We highlighted a number of dismal stats that showed exactly why Lowell, riding a two-game shutout streak and generally playing pretty well in the last two games, should have rolled over the Falcons like tanks over cardboard boxes, but obviously that wasn’t the case. Things even looked like they would play out that way for the first two shifts or so. Scott Wilson, Riley Wetmore and Adam Chapie combined to keep the puck in the Bentley zone for a solid minute-plus and would have been up 1-0 had Chapie not fanned on a nice centering pass from Wetmore.
But unfortunately, that was probably the best Lowell shift of the game, apart from the ones that produced the decisive two goals in 11 seconds in the third period to salvage some shred of dignity from an otherwise abysmal game.
This was Lowell going back to the habits it demonstrated against, say, Vermont: Outshooting the opponent by a decent enough margin and occasionally controlling play, but not really ever doing anything productive in attack, and conceding baffling chances at the other end. Not long after that first shift, Bentley grabbed the first lead of the game, one which ended up lasting nearly 20 minutes, as Brett Gensler, the kid who now has 27 points in 16 games, was able to softly backhand home a puck out of a brief scramble at the front of the net, propagated by a few strong Bentley shifts in a row. Wetmore, Wilson and Chapie were on the ice for that one, as they were the other Bentley goal, and they were generally, apart from that first shift, the worst players on the ice.
This is disappointing not only because Wilson had previously been setting the world on fire with his scoring, but also because it continues the more or less season-long slump for Wetmore, who has but seven points to his name this season, and three of them came in a hat trick against Amherst. This guy is a senior, and the captain, and he has done little besides typify the team’s struggles in attack, and his routine offensive-zone turnovers yesterday were particularly discouraging. We still think he’ll get to that 100-point mark in his career (he’s just nine away) but we’re also not totally sure of it, and we would have guessed it was a slam dunk coming into the year.
Not that his was the only line to struggle, though. The top power play unit gave up a breakaway, and the second line, on which Ryan McGrath scored two of the team’s three goals, conceded a shorthanded break for penalty shot, which Doug Carr stopped. Fortunately, the first of McGrath’s pair came later on in at that power play, just 42 seconds the middle period. Nonetheless, being tied with or trailing Bentley for the majority of the game is not in any way an enviable position, and they went back to being behind early in the third when Carr was beaten on a clean look by Andrew Gladiuk.
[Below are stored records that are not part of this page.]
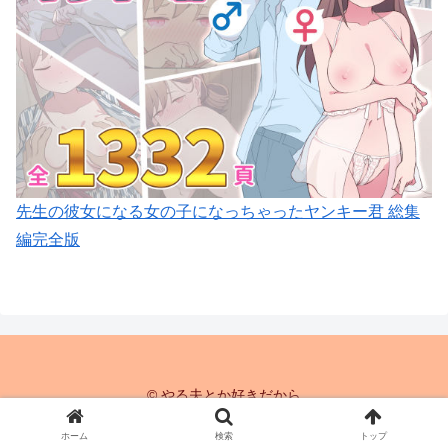
先生の彼女になる女の子になっちゃったヤンキー君 総集
編完全版
© やる夫とか好きだから
ホーム
検索
トップ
Of course, all of this goes without mentioning that Lowell had a pair of goals waived off in the game, with the first coming at 13:27 of the opening period when McGrath was adjudged to have interfered with the goaltender while he was being mugged by Andrew Fitzstephens. A similar call disallowed another goal in the third period, though this time we were under the impression that the ref decided the goaltender had control of the puck, even though it hit him and dropped immediately to his feet.
The latter decision to go against the River Hawks, though, seemed to spark them. Not long after, Steve Buco and McGrath scored at 15:38 and 15:49 to make a deficit a lead, and despite a Derek Arnold tripping penalty in the dying minutes, the River Hawks were able to hold on for the win. But again, hanging on for the win against Bentley should be viewed only one way: Extremely negative.
Lowell was unimpressive and timid and just plain not good in this game, and only the fact that it was playing a team as bad as Bentley saved it from complete embarrassment. We never believed we’d say something like that. Hell, we can’t believe we’re saying it now.
The time for playing like this is long since over, and the games at Clarkson next weekend are going to be anything other than utter disasters, this team needs to get its head on straight again.